Search term "können": please show all lines in the listing that contain it.
[Material provided Boundary: Start]
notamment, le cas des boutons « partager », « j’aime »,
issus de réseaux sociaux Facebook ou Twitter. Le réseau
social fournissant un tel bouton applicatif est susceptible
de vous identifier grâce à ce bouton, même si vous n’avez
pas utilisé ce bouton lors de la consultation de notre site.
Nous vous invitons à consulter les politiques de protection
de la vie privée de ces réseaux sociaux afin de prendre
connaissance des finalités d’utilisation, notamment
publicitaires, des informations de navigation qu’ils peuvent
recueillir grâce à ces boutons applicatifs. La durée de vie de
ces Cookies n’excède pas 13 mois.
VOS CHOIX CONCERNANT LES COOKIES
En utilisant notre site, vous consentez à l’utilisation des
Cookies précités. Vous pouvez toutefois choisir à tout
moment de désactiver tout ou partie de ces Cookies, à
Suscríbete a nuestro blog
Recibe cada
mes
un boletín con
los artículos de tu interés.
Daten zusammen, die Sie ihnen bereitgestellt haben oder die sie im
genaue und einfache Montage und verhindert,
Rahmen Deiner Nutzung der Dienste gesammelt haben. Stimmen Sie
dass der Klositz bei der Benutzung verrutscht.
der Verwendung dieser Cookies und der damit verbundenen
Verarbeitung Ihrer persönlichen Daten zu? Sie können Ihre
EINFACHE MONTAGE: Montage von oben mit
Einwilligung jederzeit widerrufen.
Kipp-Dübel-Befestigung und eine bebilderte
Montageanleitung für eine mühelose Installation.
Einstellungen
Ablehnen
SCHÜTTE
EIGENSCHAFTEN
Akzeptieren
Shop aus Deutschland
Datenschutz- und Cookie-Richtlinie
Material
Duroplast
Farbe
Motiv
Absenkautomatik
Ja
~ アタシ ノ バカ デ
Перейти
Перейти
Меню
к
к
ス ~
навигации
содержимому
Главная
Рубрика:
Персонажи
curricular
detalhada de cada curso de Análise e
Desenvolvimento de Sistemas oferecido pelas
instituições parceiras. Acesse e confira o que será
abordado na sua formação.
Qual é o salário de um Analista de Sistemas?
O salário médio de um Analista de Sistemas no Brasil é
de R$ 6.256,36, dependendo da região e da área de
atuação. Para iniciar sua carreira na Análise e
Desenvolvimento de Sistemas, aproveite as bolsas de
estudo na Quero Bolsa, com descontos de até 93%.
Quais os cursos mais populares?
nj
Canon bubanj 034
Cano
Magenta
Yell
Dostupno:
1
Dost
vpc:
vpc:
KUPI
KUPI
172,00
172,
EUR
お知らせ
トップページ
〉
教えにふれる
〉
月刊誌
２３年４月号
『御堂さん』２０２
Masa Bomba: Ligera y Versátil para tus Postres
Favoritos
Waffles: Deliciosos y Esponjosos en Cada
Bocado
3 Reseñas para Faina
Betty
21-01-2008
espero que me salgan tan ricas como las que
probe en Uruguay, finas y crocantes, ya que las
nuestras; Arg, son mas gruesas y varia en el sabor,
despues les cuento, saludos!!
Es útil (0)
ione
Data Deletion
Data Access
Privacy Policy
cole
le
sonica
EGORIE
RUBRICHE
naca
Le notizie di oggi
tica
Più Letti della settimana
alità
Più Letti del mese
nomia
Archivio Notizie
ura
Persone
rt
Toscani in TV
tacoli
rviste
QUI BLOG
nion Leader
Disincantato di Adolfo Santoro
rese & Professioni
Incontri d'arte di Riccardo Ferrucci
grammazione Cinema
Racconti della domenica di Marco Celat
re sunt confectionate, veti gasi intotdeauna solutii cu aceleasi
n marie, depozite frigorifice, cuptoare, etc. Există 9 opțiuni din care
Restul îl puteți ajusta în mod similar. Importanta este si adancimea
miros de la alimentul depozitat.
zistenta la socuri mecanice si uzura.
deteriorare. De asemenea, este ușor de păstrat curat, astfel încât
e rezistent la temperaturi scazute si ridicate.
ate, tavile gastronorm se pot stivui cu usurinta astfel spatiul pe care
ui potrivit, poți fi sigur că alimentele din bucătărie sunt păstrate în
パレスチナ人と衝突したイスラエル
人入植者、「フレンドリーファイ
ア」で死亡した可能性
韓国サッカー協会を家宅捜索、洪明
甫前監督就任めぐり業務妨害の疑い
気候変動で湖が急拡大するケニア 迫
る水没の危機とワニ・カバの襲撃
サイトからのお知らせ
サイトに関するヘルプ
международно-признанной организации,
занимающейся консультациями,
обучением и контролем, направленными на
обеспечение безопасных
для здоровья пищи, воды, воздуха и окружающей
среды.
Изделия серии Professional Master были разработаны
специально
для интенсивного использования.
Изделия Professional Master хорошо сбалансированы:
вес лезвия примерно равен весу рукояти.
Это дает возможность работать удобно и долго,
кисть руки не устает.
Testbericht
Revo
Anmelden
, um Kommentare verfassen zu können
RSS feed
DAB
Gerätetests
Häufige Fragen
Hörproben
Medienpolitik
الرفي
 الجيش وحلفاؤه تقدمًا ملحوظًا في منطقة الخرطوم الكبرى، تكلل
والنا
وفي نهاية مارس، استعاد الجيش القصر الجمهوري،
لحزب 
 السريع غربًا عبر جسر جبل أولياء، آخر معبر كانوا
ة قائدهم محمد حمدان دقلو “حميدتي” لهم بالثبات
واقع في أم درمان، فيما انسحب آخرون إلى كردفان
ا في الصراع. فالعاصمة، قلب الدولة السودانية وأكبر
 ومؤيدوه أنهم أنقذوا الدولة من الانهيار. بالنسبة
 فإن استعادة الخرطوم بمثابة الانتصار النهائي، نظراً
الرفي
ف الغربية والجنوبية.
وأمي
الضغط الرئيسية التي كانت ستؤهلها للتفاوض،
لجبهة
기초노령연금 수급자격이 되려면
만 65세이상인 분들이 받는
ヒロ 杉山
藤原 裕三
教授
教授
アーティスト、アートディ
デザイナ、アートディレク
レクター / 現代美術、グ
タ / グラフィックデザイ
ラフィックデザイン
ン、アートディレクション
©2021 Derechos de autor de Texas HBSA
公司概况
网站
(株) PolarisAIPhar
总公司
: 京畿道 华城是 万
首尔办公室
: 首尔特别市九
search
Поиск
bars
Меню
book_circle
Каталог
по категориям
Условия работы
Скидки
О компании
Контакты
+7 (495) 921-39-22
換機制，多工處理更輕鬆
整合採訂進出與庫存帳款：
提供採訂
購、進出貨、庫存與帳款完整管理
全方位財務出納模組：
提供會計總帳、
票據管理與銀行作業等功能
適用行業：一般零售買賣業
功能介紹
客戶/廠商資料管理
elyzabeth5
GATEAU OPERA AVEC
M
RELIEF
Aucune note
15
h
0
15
[Material provided Boundary: End]
Solution to the exercise:
Verarbeitung Ihrer persönlichen Daten zu? Sie können Ihre
, um Kommentare verfassen zu können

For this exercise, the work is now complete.